NO OS ACOBARDÉIS, ESTOY CON VOSOTROS
COMENTARIO A LAS LECTURAS DE LA MISA
Avanzamos una semana más en el tiempo de la Pascua y hoy ya
es el domingo sexto. El tiempo que el Señor resucitado dedicó a fortalecer la
fe de sus apóstoles, a animarles, ya va tocando a su fin.
Por eso el próximo domingo celebraremos la Ascensión del
Señor. Jesús resucitado vuelve al Padre Dios y deja el testigo de la
construcción del Reino de Dios a su Iglesia.
Se fía de los apóstoles, se fía de nosotros y, aunque no
siempre seamos los mejores discípulos ni los más fieles al Evangelio, nos deja
su misión. No significa que nos deje solos, Él está con nosotros hasta el final
de los tiempos, pero ahora somos nosotros su Cuerpo en el mundo: sus labios
para proclamar, sus manos para ofrecer, su corazón para amar y, también, para
sufrir.
De la Iglesia nos habla hoy la Palabra de Dios, de la Iglesia
que estaba comenzando a existir, en el tiempo de los apóstoles. Tantas veces
hemos idealizado a aquella comunidad primitiva y la vemos muy alejada de
nuestra Iglesia de hoy… o, mejor dicho, nos vemos nosotros muy alejados de su
frescura original. Pero el libro de los Hechos de los apóstoles, que es de lectura
continua en este tiempo pascual, nos dice que no es tan así…
Era una comunidad formada por creyentes como nosotros, con
ideas distintas y, en ocasiones, enfrentadas, sobre cómo debían resolver el
reto que les planteaba anunciar a Jesucristo a todas las naciones, que es la
tarea inabarcable que les dejó el Maestro. Y a veces discutían, incluso se
enfadaban entre ellos. Justamente igual que nosotros.
Pero hay algo muy importante que, pese a sus diferencias, les
mantenía unidos siempre: compartían el proyecto de Cristo y estaban dispuestos
a dar lo mejor de sí mismos, incluso a dar la vida, para sacarlo adelante. Y
cuando no sabían qué hacer, qué camino escoger, se ponían a orar juntos, en
actitud de escuchar juntos al Espíritu Santo y así era como decidían.

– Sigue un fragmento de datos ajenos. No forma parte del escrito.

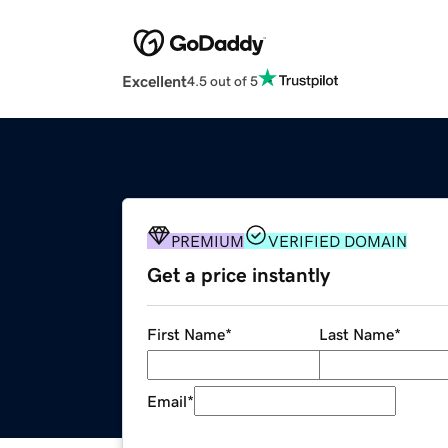
Excellent
4.5 out of 5
PREMIUM
VERIFIED DOMAIN
Get a price instantly
First Name
*
Last Name
*
Email
*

Esta palabra, que suena tanto en nuestras reuniones de grupos
parroquiales y en nuestras asambleas diocesanas, la Sinodalidad, quiere
expresar el modo de ser de aquella Iglesia de los apóstoles que queremos para
nuestras comunidades hoy.
Los apóstoles no renunciaban a serlo, no se descargaban de su
misión… pero no llevaban adelante solos la vida de las comunidades, sino que
contaban con los dones y carismas que el Espíritu Santo suscitaba entre los
creyentes.
Y decidían con otros lo que afectaba a todos. Tenemos que
tener muy claro que la Iglesia no puede ser responsabilidad del Papa, de los
obispos y de los sacerdotes. Que una Iglesia en la que unos pocos deciden y
trabajan, mientras el resto asiste pasivamente, no es la Iglesia que quiere
Jesús, sino una deformación de esta.
La Iglesia de Jesús es aquella en la que todos contamos,
todos trabajamos, todos amamos… cada cual desde su lugar y aportando sus propios
talentos.
En el Evangelio nos ha dicho que, si le amamos y guardamos su
Palabra, él vive en nosotros, somos presencia del Señor los unos para los
otros. Y tenemos su Espíritu Santo, que nos enseña todo lo esencial, que nos fortalece,
que nos corrige, que nos consuela. Todos los bautizados somos templos del
Espíritu Santo y, por ello, todos somos miembros activos de su Iglesia.
El Señor resucitado nos da su paz, pero no como la da el
mundo. No es una paz equivalente a ausencia de problemas porque todo nos da lo
mismo, la paz que Él nos regala.
Es la paz que disfrutan aquellos que buscan, ante todo, el
Reino de Dios y su justicia, aunque eso les complique la vida. Se la complicó a
los apóstoles y nos la complica a nosotros. Pero nos produce una paz y una
alegría que nada ni nadie nos va a quitar.